● Your instructions
Extract the full listing below without altering a single character.

● Stored data
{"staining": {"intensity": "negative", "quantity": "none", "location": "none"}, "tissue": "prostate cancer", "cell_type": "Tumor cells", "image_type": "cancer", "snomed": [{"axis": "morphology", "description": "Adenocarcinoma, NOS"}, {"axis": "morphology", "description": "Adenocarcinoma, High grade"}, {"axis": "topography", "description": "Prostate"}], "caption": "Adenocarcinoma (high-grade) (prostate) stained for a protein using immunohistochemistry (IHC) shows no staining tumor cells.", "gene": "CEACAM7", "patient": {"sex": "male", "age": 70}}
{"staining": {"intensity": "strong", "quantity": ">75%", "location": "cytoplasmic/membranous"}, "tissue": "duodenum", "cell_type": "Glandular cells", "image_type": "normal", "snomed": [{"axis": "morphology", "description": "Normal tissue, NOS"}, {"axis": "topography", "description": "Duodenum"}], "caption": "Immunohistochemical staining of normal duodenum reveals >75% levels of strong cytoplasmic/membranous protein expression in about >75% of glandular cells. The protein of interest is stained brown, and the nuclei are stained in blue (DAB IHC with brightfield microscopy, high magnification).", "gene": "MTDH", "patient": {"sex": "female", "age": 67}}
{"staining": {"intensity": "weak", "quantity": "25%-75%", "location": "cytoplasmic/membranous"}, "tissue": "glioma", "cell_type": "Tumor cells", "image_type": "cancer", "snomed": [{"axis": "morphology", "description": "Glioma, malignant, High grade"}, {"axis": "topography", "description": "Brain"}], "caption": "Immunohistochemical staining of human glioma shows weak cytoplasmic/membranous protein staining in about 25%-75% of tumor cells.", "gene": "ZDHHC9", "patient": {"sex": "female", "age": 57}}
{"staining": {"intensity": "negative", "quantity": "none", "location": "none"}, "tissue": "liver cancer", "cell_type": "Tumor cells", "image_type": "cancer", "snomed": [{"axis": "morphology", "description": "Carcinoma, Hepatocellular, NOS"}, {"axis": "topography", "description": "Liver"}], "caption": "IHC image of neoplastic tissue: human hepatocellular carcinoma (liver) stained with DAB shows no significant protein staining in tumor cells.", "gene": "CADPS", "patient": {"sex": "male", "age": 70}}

● Expected answer
{"staining": {"intensity": "negative", "quantity": "none", "location": "none"}, "tissue": "prostate cancer", "cell_type": "Tumor cells", "image_type": "cancer", "snomed": [{"axis": "morphology", "description": "Adenocarcinoma, NOS"}, {"axis": "morphology", "description": "Adenocarcinoma, High grade"}, {"axis": "topography", "description": "Prostate"}], "caption": "Adenocarcinoma (high-grade) (prostate) stained for a protein using immunohistochemistry (IHC) shows no staining tumor cells.", "gene": "CEACAM7", "patient": {"sex": "male", "age": 70}}
{"staining": {"intensity": "strong", "quantity": ">75%", "location": "cytoplasmic/membranous"}, "tissue": "duodenum", "cell_type": "Glandular cells", "image_type": "normal", "snomed": [{"axis": "morphology", "description": "Normal tissue, NOS"}, {"axis": "topography", "description": "Duodenum"}], "caption": "Immunohistochemical staining of normal duodenum reveals >75% levels of strong cytoplasmic/membranous protein expression in about >75% of glandular cells. The protein of interest is stained brown, and the nuclei are stained in blue (DAB IHC with brightfield microscopy, high magnification).", "gene": "MTDH", "patient": {"sex": "female", "age": 67}}
{"staining": {"intensity": "weak", "quantity": "25%-75%", "location": "cytoplasmic/membranous"}, "tissue": "glioma", "cell_type": "Tumor cells", "image_type": "cancer", "snomed": [{"axis": "morphology", "description": "Glioma, malignant, High grade"}, {"axis": "topography", "description": "Brain"}], "caption": "Immunohistochemical staining of human glioma shows weak cytoplasmic/membranous protein staining in about 25%-75% of tumor cells.", "gene": "ZDHHC9", "patient": {"sex": "female", "age": 57}}
{"staining": {"intensity": "negative", "quantity": "none", "location": "none"}, "tissue": "liver cancer", "cell_type": "Tumor cells", "image_type": "cancer", "snomed": [{"axis": "morphology", "description": "Carcinoma, Hepatocellular, NOS"}, {"axis": "topography", "description": "Liver"}], "caption": "IHC image of neoplastic tissue: human hepatocellular carcinoma (liver) stained with DAB shows no significant protein staining in tumor cells.", "gene": "CADPS", "patient": {"sex": "male", "age": 70}}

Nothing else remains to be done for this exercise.